Tuesday, February 24, 2015

One Day at a Time

It was his first birthday and we  decided to visit the water amusement park to celebrate.  He had just learned to walk and toddled along and would occasionally plop down on the ground whenever he lost his balance. I looked into those bright little eyes and I commented to my husband about how he was growing up so fast and how it seemed like I had just birthed him.  My husband looked at me and said "Yeah.  Before we know it, he will be five years old and on his way off to kindergarten"!  Even at that time it was hard for me to even consider that "far" ahead into the future.
It is now thirteen years and three other kids later.  Now that bright eyed little boy is a freshman in high school and my YOUNGEST child is in the second grade.  Now I look at my four beautiful children and I wonder where the time has gone.  I feel the ache of regret because sometimes I wish that I could get back the times when they were infants and would lie on me and sleep quietly on my tummy.  I miss when they were toddlers and I would see the wonder in their eyes as they would explore a world that was brand new to them.  I miss when they were preschoolers and I had to sit through six hours of Dora, Yo Gabba Gabba, and Bear in the Big Blue House.  At the time, I allowed the stress of life to cause me to want to hurry life along.  I would say "I can't wait until they go to school so then I can have peace and quiet and finally have my TV to myself."  The truth is, there truly isn't anything on TV anyways and while I do appreciate having quiet time to myself,  I often find myself missing them while they are in school. 
If I could do it all over again,  I would just stop and enjoy the moment that I am in, and not try to rush the future.  We do not live forever on this earth and we will not have these precious moments with our loved ones always.  Kids grow up and they move out, get married and sometimes even move away.  Things happen and people die.  So many people whom I loved and admired are no longer with us.  We have to enjoy each and every moment that God has given us.  No one knows what tomorrow holds so we have to appreciate the little things today. 
I am in no way saying that I am at the point where I appreciate every little thing.  If you were in my house last week, when the kids didn't have school the WHOLE week due to snow days, then you would know that I still have a lot of growing to do!  There were days where I was tempted to go out and plow every road in the city myself just to get the kids out of my house!  I did appreciate having a little extra time to spend with them however and also not having to deal with the harrowing morning rush and sometimes equally frustrating evening homework routine.  It was just nice to slow down for a bit.
Also with each new stage in life there are new challenges.  When your kids are newborns, they may cry a lot and must rely on you for every little thing.
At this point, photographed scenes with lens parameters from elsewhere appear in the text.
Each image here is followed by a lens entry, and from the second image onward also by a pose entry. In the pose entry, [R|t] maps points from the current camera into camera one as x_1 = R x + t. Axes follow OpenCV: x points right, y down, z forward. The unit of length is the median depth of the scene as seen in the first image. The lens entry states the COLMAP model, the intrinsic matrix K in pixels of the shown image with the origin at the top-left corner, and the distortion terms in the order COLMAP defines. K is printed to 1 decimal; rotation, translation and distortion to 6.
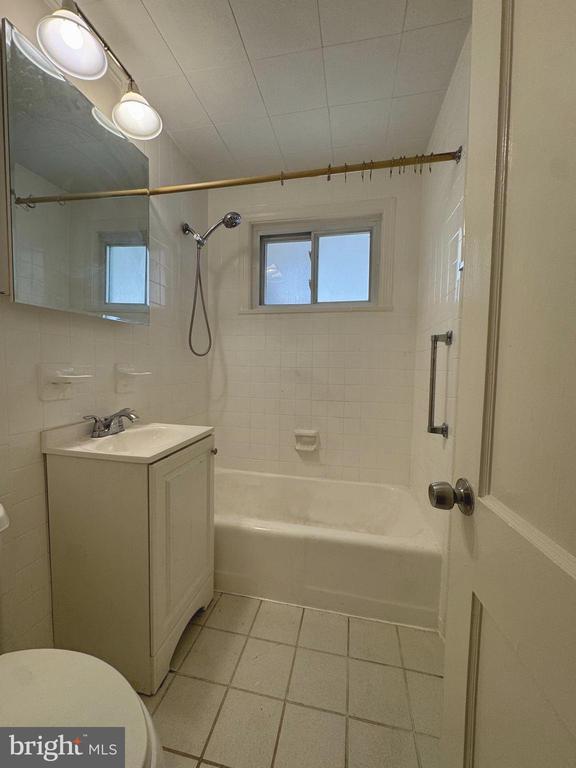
lens RADIAL K [[306.4, 0, 286.9], [0, 306.4, 382.4], [0, 0, 1]] dist [0.001846, 0.000260]
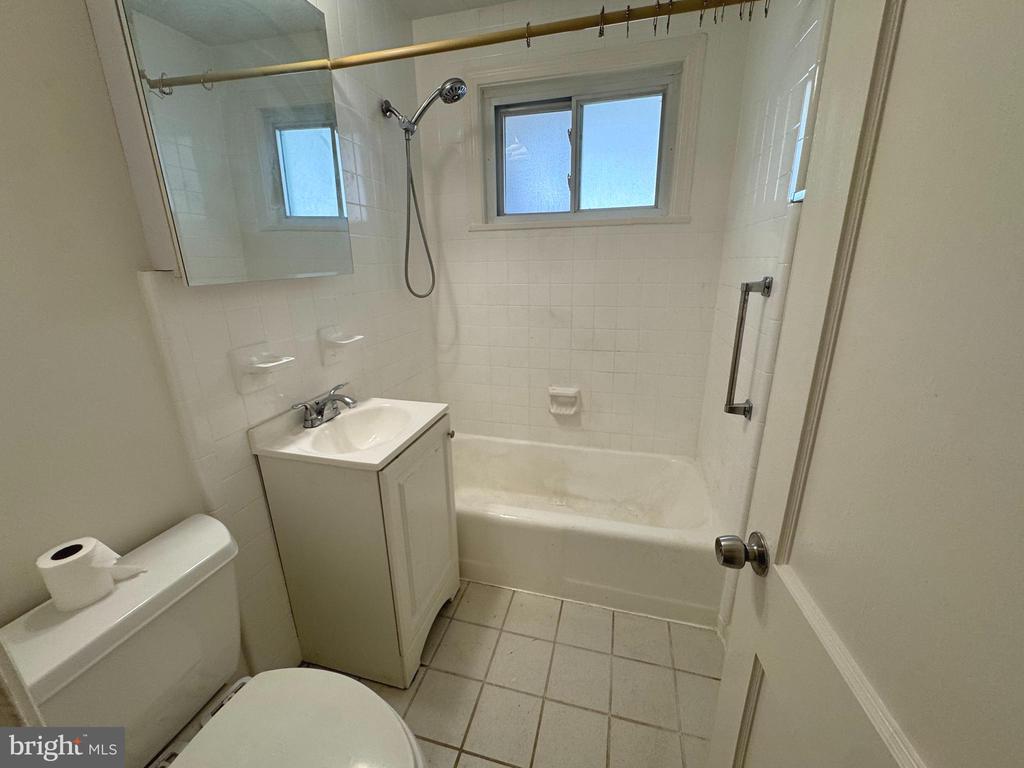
lens RADIAL K [[408.6, 0, 511.5], [0, 408.6, 386.2], [0, 0, 1]] dist [0.001846, 0.000260]
pose [[0.997945, -0.015950, -0.062063, -0.008399], [0.029657, 0.973518, 0.226677, -0.135752], [0.056804, -0.228052, 0.971991, -0.010458]]
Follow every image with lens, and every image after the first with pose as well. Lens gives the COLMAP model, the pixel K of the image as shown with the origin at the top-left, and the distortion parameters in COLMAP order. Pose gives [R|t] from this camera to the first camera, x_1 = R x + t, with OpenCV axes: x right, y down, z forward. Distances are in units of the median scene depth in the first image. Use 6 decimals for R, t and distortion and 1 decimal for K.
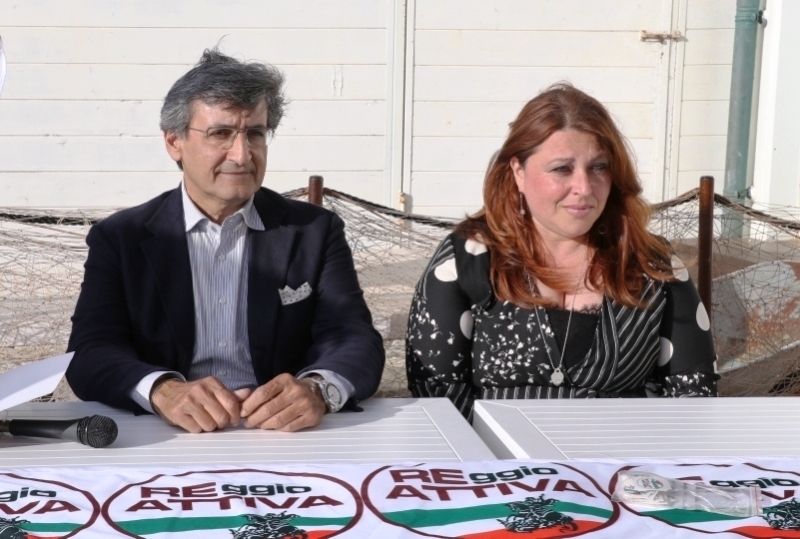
lens RADIAL K [[1284.2, 0, 400.0], [0, 1284.2, 269.5], [0, 0, 1]] dist [0.027028, -0.121924]
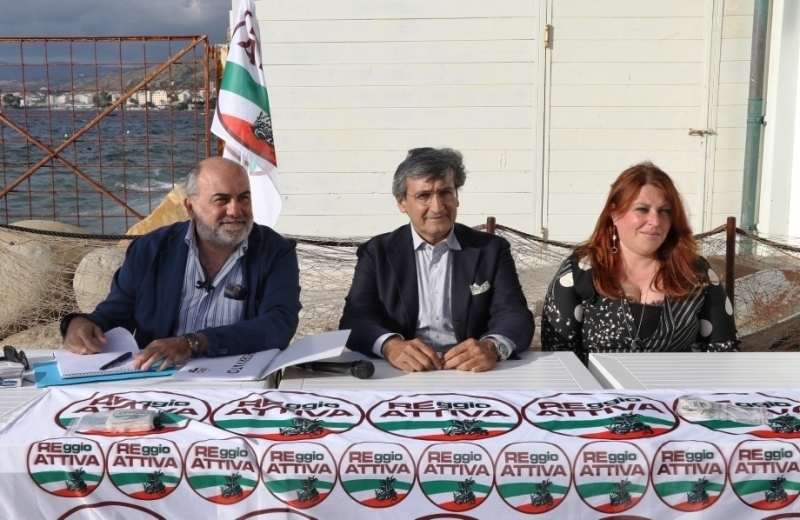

When they are toddlers, they are exploring and may get into every little thing.  When they are in elementary school, you have to deal with teachers, homework and bruised knees.  In high school, they are trying to figure out where they fit in this crazy world and may at times even lash out at you, in the process.  Then there is college and adulthood, where parents have to let go (truly hard for me) and can only pray that what we have taught them will help to keep them out of harm's way and help them to thrive in life.  If we always keep saying that we "can not wait until..." we miss out on the beauty of each stage in life.
So what I am trying to say is stop, smell the roses, enjoy the moment and take things one day at a time.

JAMES 4:14 whereas you do not know what will happen tomorrow. For what is your life?  It is even a vapor that appears for a little time and this vanishes away.